+++ SOURCE PASSAGE

We can now write a program that minimizes \( C(\beta) \) using the gradient descent method with a constant learning rate \( \gamma \) according to $$ \beta_{k+1} = \beta_k - \gamma \nabla_\beta C(\beta_k), \ k=0,1,\cdots $$
We can use the expression we computed for the gradient and let use a \( \beta_0 \) be chosen randomly and let \( \gamma = 0.001 \). Stop iterating when \( ||\nabla_\beta C(\beta_k) || \leq \epsilon = 10^{-8} \).
And finally we can compare our solution for \( \beta \) with the analytic result given by \( \beta= (X^TX)^{-1} X^T \mathbf{y} \).
import numpy as np
"""
The following setup is just a suggestion, feel free to write it the way you like.
"""
#Setup problem described in the exercise
N = 100 #Nr of datapoints
M = 2 #Nr of features
x = np.random.rand(N) #Uniformly generated x-values in [0,1]
y = 5*x**2 + 0.1*np.random.randn(N)
X = np.c_[np.ones(N),x] #Construct design matrix
#Compute beta according to normal equations to compare with GD solution
Xt_X_inv = np.linalg.inv(np.dot(X.T,X))
Xt_y = np.dot(X.transpose(),y)
beta_NE = np.dot(Xt_X_inv,Xt_y)
print(beta_NE)

++++++
+++ SUPPLIED DATA

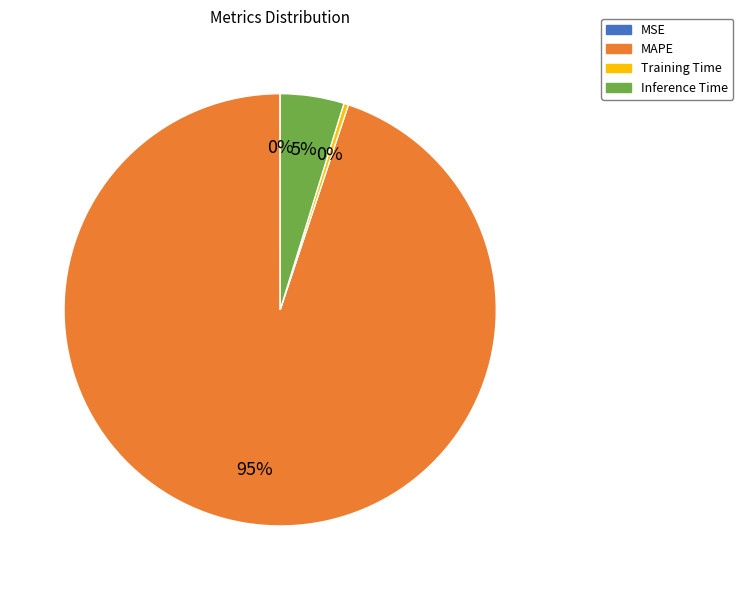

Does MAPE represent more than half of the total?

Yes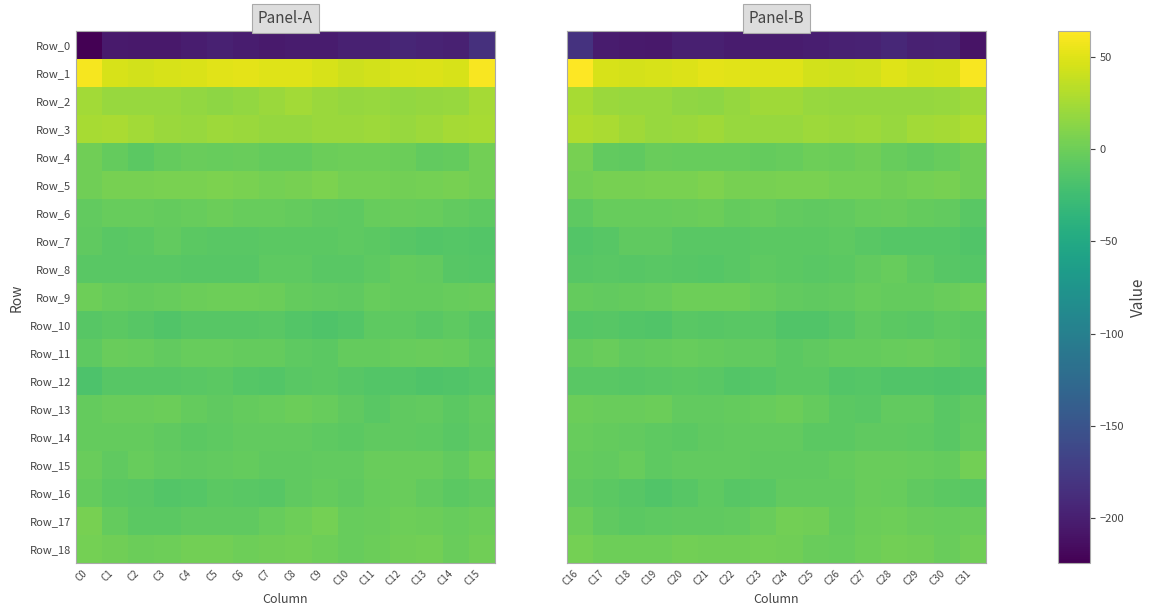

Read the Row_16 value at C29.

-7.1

++++++

DESCRIPTION OF THE TASK » From the gradient descent passage, set down word for word everything from "#Setup problem described" down to "beta_NE = np.dot(Xt_X_inv,Xt_y)".

REPLY »
#Setup problem described in the exercise
N = 100 #Nr of datapoints
M = 2 #Nr of features
x = np.random.rand(N) #Uniformly generated x-values in [0,1]
y = 5*x**2 + 0.1*np.random.randn(N)
X = np.c_[np.ones(N),x] #Construct design matrix
#Compute beta according to normal equations to compare with GD solution
Xt_X_inv = np.linalg.inv(np.dot(X.T,X))
Xt_y = np.dot(X.transpose(),y)
beta_NE = np.dot(Xt_X_inv,Xt_y)